4.2. Limitations and Further Research

Our study has several limitations. In reality, the model used in this study simply considers adoption intention. In investigating the hypothesis, the current study did not take into consideration the interrelationship between demographic parameters. For instance, it is generally accepted that demographic features such as gender, occupation, and age are closely related. Additionally, our study just focused on urban location. In contrast, the individuals in rural areas with limited access to technology may be more unwilling to adopt smart home solutions or require additional instructional materials and assistance to comprehend their benefits. When attempting to comprehend the Vietnamese people’s intent to adopt smart home solutions, it is especially important to consider their age and location. By comprehending these variables, companies can create targeted marketing and education campaigns to increase adoption rates. Future studies should examine behavior to explain real consumer behavior towards smart home technology, even if the intention has typically been considered the major determinant of actual behavior. Finally, we examined only a single sample, primarily focusing on Vietnamese millennials, using a sample mostly consisting of young participants may also skew the results towards factors that are more relevant to younger individuals, rather than to the specific that older individuals or individuals from different cultural and location backgrounds may face when adopting smart home solution technology.
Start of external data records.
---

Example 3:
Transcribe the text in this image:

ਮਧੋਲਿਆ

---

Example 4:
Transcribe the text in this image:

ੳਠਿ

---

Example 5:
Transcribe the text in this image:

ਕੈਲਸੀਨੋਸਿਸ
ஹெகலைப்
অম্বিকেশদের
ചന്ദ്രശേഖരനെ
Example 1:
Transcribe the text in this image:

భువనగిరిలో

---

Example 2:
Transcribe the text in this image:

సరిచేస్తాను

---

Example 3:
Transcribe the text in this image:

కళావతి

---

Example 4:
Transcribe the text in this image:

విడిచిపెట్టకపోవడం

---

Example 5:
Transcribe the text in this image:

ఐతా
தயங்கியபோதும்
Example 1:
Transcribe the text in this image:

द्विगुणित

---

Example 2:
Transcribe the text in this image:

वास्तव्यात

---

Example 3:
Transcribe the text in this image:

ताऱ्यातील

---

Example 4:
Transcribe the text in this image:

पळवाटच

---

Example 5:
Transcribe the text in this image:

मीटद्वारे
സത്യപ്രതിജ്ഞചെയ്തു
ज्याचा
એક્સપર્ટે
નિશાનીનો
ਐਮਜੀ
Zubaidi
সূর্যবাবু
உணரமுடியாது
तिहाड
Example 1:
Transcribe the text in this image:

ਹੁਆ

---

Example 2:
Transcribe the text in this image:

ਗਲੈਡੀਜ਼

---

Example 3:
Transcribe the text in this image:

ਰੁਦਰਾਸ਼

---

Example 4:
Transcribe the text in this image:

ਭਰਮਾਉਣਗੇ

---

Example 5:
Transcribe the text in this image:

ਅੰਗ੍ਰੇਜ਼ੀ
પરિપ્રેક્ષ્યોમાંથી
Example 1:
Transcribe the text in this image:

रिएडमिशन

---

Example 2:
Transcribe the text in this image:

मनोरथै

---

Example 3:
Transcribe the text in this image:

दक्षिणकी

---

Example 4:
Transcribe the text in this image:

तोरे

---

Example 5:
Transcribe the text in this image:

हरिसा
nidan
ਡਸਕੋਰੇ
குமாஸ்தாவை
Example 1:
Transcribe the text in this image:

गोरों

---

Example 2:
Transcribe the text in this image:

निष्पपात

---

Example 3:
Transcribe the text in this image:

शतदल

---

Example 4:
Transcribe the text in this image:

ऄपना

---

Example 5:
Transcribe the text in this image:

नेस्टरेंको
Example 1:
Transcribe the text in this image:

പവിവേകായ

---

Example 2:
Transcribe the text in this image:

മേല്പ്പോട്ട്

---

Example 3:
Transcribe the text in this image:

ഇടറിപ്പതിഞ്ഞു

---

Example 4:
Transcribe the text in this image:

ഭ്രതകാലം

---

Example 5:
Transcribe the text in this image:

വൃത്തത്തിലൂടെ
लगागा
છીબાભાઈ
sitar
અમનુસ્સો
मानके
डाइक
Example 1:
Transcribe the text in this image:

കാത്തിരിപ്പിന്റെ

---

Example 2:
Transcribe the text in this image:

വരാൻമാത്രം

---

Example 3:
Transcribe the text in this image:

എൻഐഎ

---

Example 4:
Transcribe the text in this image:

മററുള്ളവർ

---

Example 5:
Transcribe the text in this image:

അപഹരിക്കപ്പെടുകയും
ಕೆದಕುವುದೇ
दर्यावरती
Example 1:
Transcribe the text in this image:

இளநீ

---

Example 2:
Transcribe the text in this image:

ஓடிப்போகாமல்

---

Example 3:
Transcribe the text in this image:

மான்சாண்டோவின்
Future research should extend the sample to compare the different generational patterns of smart home solutions’ adoption to ensure that the sample used for research is representative of the broader population and includes individuals from a range of ages, backgrounds, and experiences in order to provide robust and accurate results. Revisiting this study as cross-national comparative research in the ASEAN region for a more comprehensive view of smart home solutions-related behavior is also an interesting direction that could offer valuable contributions.

Data Availability

The data used to support the findings of the study can be obtained from the corresponding author upon request.

Ethical Approval

Approval was obtained from the ethics committee of the Posts and Telecommunications Institute of Technology, Vietnam. The procedures used in this study adhere to the tenets of the Declaration of Helsinki.

When the interviews started, the research aims were communicated to the respondents, who were also informed that their participation was completely voluntary and that they might be able to terminate at any time. Respondents received their verbal, informed consent. To secure the confidentiality of respondents, transcripts were pseudonymized.

Conflicts of Interest

The authors declare that they have no conflicts of interest.

Acknowledgments

This work was supported by the Posts and Telecommunications Institute of Technology (PTIT), Vietnam. We are also grateful for the insightful responses, experiences, ideas, and opinions offered by the anonymous experts in Vietnam. The generosity and expertise of one and all have improved this study in innumerable ways and saved it from many errors.